What the task asks: The required result is the number of lines below that hold the word "rule", stated without anything else.

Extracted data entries
-=-=-=-=-

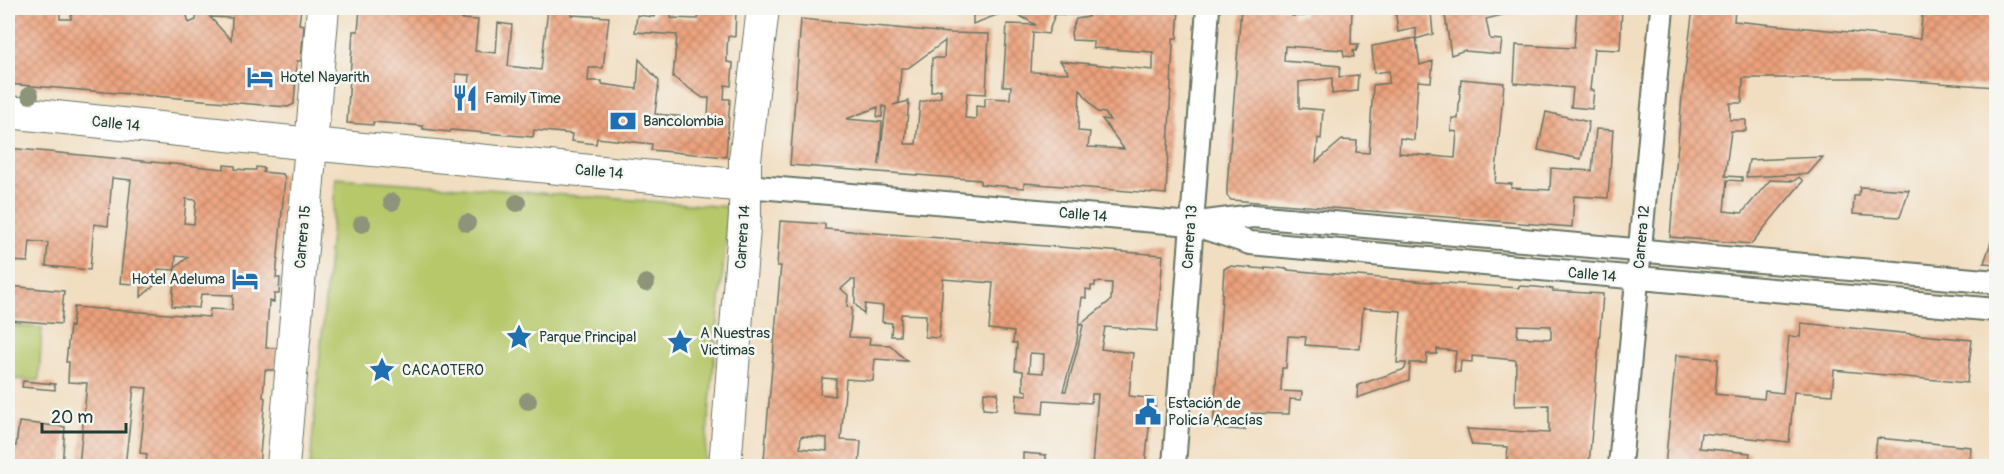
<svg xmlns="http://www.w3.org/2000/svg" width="2004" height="474" font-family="Pangolin,sans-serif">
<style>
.green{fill:#b6c86b;stroke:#6a8250;stroke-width:1.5}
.building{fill:url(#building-cross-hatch);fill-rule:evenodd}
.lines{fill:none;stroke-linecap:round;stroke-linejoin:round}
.street-casing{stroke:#687565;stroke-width:26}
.secondary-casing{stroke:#687565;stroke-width:34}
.street{stroke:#fff;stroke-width:22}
.secondary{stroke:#fff;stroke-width:32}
.tree{fill:#8e9479}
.labels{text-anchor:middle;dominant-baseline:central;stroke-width:5;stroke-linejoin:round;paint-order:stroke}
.poi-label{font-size:15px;fill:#1f3d34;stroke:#f6f6f2;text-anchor:start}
.street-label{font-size:15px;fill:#1f3d34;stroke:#f6f6f2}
</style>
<defs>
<pattern id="building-cross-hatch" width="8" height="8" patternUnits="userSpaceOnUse" patternTransform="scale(1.5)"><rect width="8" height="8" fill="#eca17c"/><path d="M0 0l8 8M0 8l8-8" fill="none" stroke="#bf8466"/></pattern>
</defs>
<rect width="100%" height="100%" fill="#f6f6f2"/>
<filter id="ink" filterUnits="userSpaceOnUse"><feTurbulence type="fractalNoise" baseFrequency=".0167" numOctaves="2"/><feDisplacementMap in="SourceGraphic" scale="12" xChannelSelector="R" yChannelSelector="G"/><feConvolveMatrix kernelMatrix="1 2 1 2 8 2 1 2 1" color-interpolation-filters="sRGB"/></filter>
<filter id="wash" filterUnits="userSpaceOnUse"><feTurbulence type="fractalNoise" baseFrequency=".008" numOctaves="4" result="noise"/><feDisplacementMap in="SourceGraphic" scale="24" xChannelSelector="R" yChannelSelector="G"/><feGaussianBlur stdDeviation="1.35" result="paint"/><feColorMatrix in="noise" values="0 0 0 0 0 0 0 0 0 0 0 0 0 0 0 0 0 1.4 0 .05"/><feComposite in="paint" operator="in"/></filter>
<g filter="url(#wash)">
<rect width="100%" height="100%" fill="#f1ddbf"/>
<path class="green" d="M 336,178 L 729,207 L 704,466 L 310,466 Z
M 8,325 L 42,328 L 39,380 L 8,379 Z"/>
<g id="blocks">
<path class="building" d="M 8,8 L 60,8 L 60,19 L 71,19 L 72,8 L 185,8 L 189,23 L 196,20 L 197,8 L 301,8 L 299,24 L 304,25 L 301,61 L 297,61 L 294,104 L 288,107 L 8,84 ZM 210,17 L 232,18 L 231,40 L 220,28 Z
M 360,8 L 439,8 L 438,13 L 444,8 L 474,8 L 462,19 L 478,20 L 475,51 L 496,53 L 498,23 L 512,25 L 508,66 L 541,70 L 548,8 L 572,8 L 571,15 L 609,17 L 603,68 L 589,68 L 588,81 L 602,81 L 602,84 L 637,89 L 639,59 L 659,81 L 655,114 L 708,119 L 709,98 L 703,98 L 673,77 L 677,35 L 635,32 L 637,15 L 654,17 L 655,8 L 671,8 L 671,18 L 698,19 L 699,8 L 736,9 L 735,37 L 728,36 L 727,49 L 727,62 L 733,63 L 733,66 L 731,86 L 725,85 L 724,99 L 730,99 L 726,157 L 651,150 L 652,144 L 597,138 L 596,144 L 571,141 L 572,134 L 534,130 L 533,137 L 451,130 L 450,132 L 423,129 L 423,126 L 373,122 L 373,125 L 347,123 L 353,31 L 358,31 ZM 456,74 L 470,75 L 469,86 L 455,85 Z
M 973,8 L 1080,8 L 1077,15 L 1055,14 L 1048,34 L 1033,32 L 1031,72 L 1069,73 L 1060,61 L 1153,70 L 1153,52 L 1093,48 L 1093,41 L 1072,40 L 1071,32 L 1076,19 L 1088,17 L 1090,12 L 1081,8 L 1106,8 L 1104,13 L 1125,8 L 1179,8 L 1177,38 L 1173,38 L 1173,44 L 1166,194 L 1024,183 L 1024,188 L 989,185 L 980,184 L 980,180 L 790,165 L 801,19 L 949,33 L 989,34 L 986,94 L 967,93 L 965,118 L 976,119 L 976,106 L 985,107 L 985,98 L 1010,99 L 1011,86 L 1003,86 L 1007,24 L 1036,25 L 1010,10 L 973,24 ZM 945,41 L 944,58 L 932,58 L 931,92 L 941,89 L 941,97 L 920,102 L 916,144 L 905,144 L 909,101 L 893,105 L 899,103 L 901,68 L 908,68 ZM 1080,89 L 1097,112 L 1105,113 L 1110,120 L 1102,119 L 1124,149 L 1088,147 L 1090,132 L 1078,131 ZM 883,106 L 886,107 L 879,165 L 882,122 L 846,119 L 878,107 L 877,117 L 882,117 Z
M 1241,8 L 1292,8 L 1292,16 L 1304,16 L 1304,8 L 1352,8 L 1351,44 L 1359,44 L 1356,51 L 1353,50 L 1354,57 L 1344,56 L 1343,50 L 1285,46 L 1284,61 L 1340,66 L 1339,77 L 1358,75 L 1357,91 L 1332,94 L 1332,78 L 1299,82 L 1299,108 L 1323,110 L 1321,139 L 1318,138 L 1316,162 L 1342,140 L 1357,141 L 1356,152 L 1369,153 L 1373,85 L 1389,83 L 1389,71 L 1374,73 L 1372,46 L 1416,38 L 1420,65 L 1433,61 L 1431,82 L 1418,81 L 1414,140 L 1400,138 L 1399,153 L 1455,158 L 1457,132 L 1451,131 L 1452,118 L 1458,119 L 1461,79 L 1504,83 L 1495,183 L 1512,184 L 1511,188 L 1550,190 L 1551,168 L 1592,171 L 1596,129 L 1613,130 L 1608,198 L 1574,196 L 1572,227 L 1231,200 L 1227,196 L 1227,187 Z
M 1395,8 L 1513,8 L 1514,12 L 1486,19 L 1490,39 L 1502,40 L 1500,54 L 1465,51 L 1465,50 L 1451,55 L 1444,8 L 1431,12 L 1433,34 L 1416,39 L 1416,28 L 1398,32 Z
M 1577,8 L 1622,8 L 1620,50 L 1594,49 L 1590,90 L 1594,90 L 1592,109 L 1571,107 L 1573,88 L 1514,83 L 1516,45 L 1574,48 Z
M 1693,8 L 1735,8 L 1734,21 L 1920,39 L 1923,8 L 1996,8 L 1996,87 L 1869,78 L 1743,78 L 1742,103 L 1730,103 L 1730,120 L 1746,120 L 1746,131 L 1731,131 L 1725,176 L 1742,177 L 1742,181 L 1727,180 L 1724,211 L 1742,213 L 1770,180 L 1794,181 L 1799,177 L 1803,181 L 1751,244 L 1670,237 L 1682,96 Z
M 1546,112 L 1589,122 L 1581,159 L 1538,150 Z
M 8,148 L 224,169 L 224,165 L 235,166 L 235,169 L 249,170 L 256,170 L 256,167 L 264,168 L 263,172 L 283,174 L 285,178 L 276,278 L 280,278 L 279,294 L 274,294 L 274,302 L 269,301 L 266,348 L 278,348 L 276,370 L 265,370 L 263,397 L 265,398 L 259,466 L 140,466 L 141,462 L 146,462 L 147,454 L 140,453 L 147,388 L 134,387 L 125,466 L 79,466 L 87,383 L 68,382 L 69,362 L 66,362 L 70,326 L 72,327 L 74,307 L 209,317 L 210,309 L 232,310 L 233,295 L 201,294 L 199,308 L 172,306 L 175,268 L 188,257 L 176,256 L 175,268 L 173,270 L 158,269 L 156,284 L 141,297 L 142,279 L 133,278 L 133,284 L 120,283 L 131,180 L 112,178 L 108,226 L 94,224 L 90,270 L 46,266 L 48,243 L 30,241 L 28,262 L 8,261 L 10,231 L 8,231 ZM 186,199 L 196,200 L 194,224 L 184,223 Z
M 1823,157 L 1808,174 L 1746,177 L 1749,160 Z
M 1860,187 L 1909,190 L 1900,217 L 1853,214 L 1854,196 L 1859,196 Z
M 780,221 L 825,224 L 825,229 L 1163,255 L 1157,331 L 1105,327 L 1101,349 L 1133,353 L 1129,396 L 1156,399 L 1154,418 L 1150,418 L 1145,466 L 1092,466 L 1098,394 L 1092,394 L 1091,403 L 1044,400 L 1043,414 L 1016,412 L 1017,394 L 1027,395 L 1027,391 L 1023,390 L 1023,371 L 1015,370 L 1017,343 L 1013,343 L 1014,332 L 989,329 L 993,283 L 943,279 L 939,338 L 925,337 L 926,315 L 901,314 L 900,336 L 891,336 L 892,323 L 882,322 L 883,306 L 865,304 L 864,314 L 855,304 L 855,280 L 851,280 L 841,289 L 848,295 L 847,307 L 852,308 L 849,337 L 870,338 L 869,344 L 890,345 L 907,361 L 875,359 L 873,381 L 846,379 L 841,440 L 861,441 L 859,466 L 771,466 L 772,460 L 764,459 L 780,275 L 781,266 L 777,266 ZM 1095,282 L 1112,283 L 1111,300 L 1080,325 L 1083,325 L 1078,347 L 1066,391 L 1063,391 L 1077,341 L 1082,297 L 1086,298 L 1086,289 L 1091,290 L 1091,286 L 1095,286 ZM 1030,353 L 1044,354 L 1043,373 L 1029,372 ZM 822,378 L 836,379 L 835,396 L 820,394 ZM 801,436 L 827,438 L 827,451 L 800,448 Z
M 1996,225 L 1996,264 L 1984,263 L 1990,245 Z
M 1229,266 L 1265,269 L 1265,267 L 1288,269 L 1288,270 L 1416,281 L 1519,288 L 1519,286 L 1536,287 L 1553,289 L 1553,291 L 1603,294 L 1589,466 L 1506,466 L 1508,447 L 1472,445 L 1467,429 L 1549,433 L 1549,405 L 1515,406 L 1516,360 L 1472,356 L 1472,362 L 1461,361 L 1460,372 L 1454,372 L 1456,351 L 1437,349 L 1437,354 L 1427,354 L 1426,363 L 1410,363 L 1409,380 L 1357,398 L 1358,385 L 1405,369 L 1406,363 L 1397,363 L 1401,311 L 1388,310 L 1363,308 L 1360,349 L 1305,345 L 1306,337 L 1288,336 L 1286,368 L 1282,368 L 1281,391 L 1302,392 L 1301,400 L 1290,399 L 1289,414 L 1247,413 L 1245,430 L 1213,428 L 1224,269 ZM 1518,325 L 1551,326 L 1551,339 L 1517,337 Z
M 8,286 L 64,291 L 61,324 L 8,320 Z
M 1801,323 L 1972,340 L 1967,383 L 1834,370 L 1832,395 L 1794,392 L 1789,442 L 1701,433 L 1699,448 L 1750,453 L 1748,466 L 1665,466 L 1676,355 L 1718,359 L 1715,394 L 1764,399 L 1765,391 L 1783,393 L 1789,336 L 1800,337 Z
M 23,381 L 55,384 L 55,390 L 22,387 Z
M 984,392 L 998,393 L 996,410 L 983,409 Z
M 19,422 L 65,427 L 62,466 L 8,466 L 8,445 L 16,446 Z
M 1877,438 L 1971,447 L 1969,466 L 1874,466 Z
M 1023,453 L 1046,455 L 1046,466 L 1023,466 Z"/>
</g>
</g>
<g filter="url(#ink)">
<use href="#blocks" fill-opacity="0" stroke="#687565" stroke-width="1.5"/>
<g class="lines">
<g class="street-casing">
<path id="street" d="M 746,186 L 1191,224 L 1253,216 L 1996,282
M 1199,226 L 1250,243 L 1996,310
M 1174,466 L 1208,8
M 1620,466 L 1662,8"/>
</g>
<g class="secondary-casing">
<path id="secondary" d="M 8,112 L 311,144 L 746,186
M 283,466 L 323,8
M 725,466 L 745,215 L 745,160 L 763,8"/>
</g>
<use href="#street" class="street"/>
<use href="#secondary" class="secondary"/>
</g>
<g class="tree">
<circle cx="30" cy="95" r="9"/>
<circle cx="392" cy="202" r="9"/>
<circle cx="517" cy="203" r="9"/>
<circle cx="467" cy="223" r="9"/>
<circle cx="362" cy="224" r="9"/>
<circle cx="646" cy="283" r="9"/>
<circle cx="528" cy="401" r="9"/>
</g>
</g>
<defs>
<g id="hotel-bare" transform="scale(2.07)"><path d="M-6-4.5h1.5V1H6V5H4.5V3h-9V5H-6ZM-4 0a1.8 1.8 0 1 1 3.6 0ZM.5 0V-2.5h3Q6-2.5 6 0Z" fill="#1f6fb2" stroke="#f6f6f2" stroke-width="2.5" paint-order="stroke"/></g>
<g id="restaurant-bare" transform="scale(2.07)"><path d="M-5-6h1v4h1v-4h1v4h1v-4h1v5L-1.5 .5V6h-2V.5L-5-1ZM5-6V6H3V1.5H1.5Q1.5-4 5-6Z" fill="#1f6fb2" stroke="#f6f6f2" stroke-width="2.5" paint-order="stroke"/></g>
<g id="bank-bare" transform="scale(2.07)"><path d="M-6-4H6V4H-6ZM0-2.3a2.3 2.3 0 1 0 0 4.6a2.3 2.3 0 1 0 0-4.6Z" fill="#1f6fb2" stroke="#f6f6f2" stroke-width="2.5" paint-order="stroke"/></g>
<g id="sight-bare" transform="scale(2.07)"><path d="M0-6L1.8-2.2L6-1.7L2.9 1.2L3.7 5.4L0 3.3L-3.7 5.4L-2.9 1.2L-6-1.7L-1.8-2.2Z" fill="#1f6fb2" stroke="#f6f6f2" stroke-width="2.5" paint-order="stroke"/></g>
<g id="civic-bare" transform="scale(2.07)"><path d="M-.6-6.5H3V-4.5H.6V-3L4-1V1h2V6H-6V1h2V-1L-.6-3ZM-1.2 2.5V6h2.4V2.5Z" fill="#1f6fb2" stroke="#f6f6f2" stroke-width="2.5" paint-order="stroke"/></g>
</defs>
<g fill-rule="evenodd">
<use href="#hotel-bare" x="260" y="77"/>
<use href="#restaurant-bare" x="465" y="98"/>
<use href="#bank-bare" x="623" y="121"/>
<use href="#hotel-bare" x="245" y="279"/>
<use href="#sight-bare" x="519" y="337"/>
<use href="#sight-bare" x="680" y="342"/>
<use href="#sight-bare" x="382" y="370"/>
<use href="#civic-bare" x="1148" y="412"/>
</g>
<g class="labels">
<g class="poi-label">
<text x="280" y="77">Hotel Nayarith</text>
<text x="485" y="98">Family Time</text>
<text x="643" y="121">Bancolombia</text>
<text x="225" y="279" text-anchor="end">Hotel Adeluma</text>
<text x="700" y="333">A Nuestras<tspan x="700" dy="17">Victimas</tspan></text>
<text x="539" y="337">Parque Principal</text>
<text x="402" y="370">CACAOTERO</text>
<text x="1168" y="403">Estación de<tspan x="1168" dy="17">Policía Acacías</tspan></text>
</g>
<g class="street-label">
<text transform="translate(116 124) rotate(6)">Calle 14</text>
<text transform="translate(599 172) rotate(5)">Calle 14</text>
<text transform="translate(1083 215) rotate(5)">Calle 14</text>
<text transform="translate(303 237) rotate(-85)">Carrera 15</text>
<text transform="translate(743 237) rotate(-86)">Carrera 14</text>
<text transform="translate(1190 237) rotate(-86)">Carrera 13</text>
<text transform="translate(1642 237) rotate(-85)">Carrera 12</text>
<text transform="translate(1592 275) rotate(5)">Calle 14</text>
</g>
</g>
<rect width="2004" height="474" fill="none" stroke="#f6f6f2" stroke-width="30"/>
<path d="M42 423v9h84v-9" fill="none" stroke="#1f3d34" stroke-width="3"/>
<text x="51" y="423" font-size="18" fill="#1f3d34" stroke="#f6f6f2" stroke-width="4.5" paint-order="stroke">20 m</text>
</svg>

-=-=-=-=-

Finished task: 2